Thursday, August 03, 2006

Phone of the future steps into the past

Charles Arthur in today's Guardian has written and excellent feature on how we sometimes end up with what we are given rather than what we want.

In testing a WiFi handset he points out some of the obvious problems such a quantum leap will require, which bring back the happy days when I was just starting paid employment and cellular telecoms had just started up in Europe some 21 years ago.

Charles asks "Does this mean, I asked myself, that soon we're all going to be making phone calls over the internet, using wireless hotspots rather than these annoying "mobile network" companies?"

He then goes on to say "
Analysts are talking up the possibilities of WiMax, a long-range wireless system which isn't compatible with Wi-Fi: the other day, Jupiter Research forecast that there will be 21.3m WiMax subscribers by 2012, perhaps using it as an alternative to mobile companies' 3G networks.
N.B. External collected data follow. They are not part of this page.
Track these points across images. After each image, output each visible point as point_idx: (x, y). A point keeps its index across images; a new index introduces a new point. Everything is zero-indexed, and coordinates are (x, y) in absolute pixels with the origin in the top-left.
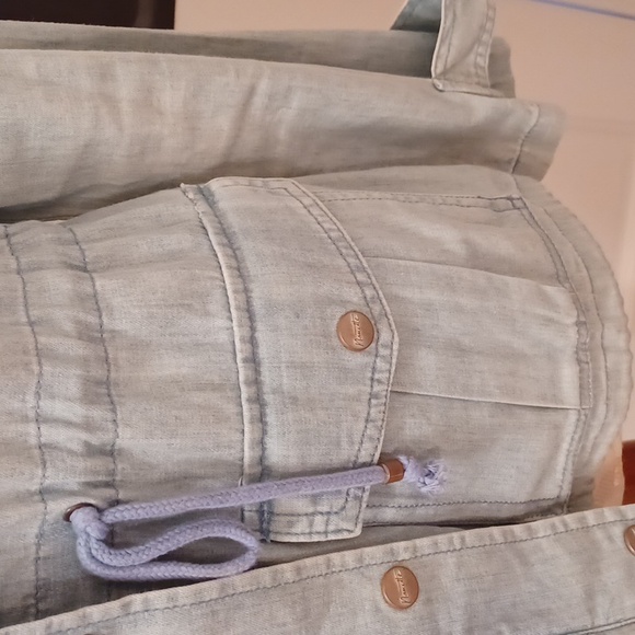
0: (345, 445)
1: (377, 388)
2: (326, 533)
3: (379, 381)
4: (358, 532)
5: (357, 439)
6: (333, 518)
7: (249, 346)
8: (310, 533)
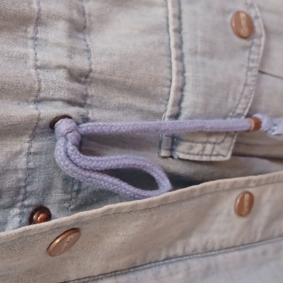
0: (230, 100)
1: (251, 65)
2: (211, 155)
3: (253, 61)
4: (228, 157)
5: (238, 96)
6: (217, 147)
7: (177, 21)
8: (202, 155)
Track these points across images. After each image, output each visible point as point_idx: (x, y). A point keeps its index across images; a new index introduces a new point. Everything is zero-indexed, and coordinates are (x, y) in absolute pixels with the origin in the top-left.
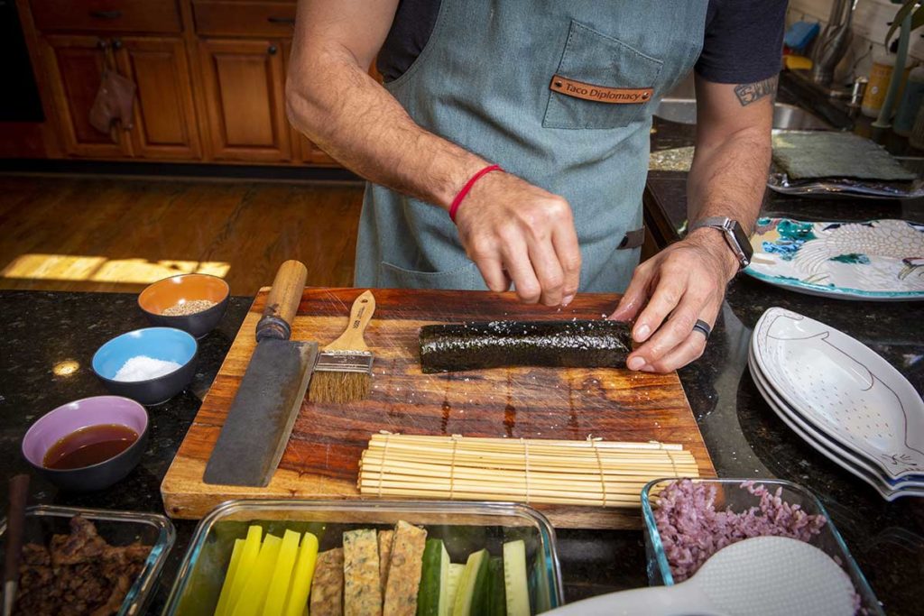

But the prospects of Wi-Fi getting that big, at least in the UK, seem remote. Hotspots have been around for at least five years and their price - around £5 per hour - shows little sign of falling. Are you really going to pay £5 just to tell someone you're going to be on the train, and that once you're there you won't be calling them because you've given up mobile phones?"

I guess I don't need to worry just yet to the threat that WiFi phones will replace mobile. If you want to see what others are thinking on what the Industry is calling take a look at Dean Bubley's Diruptive Analysis blog.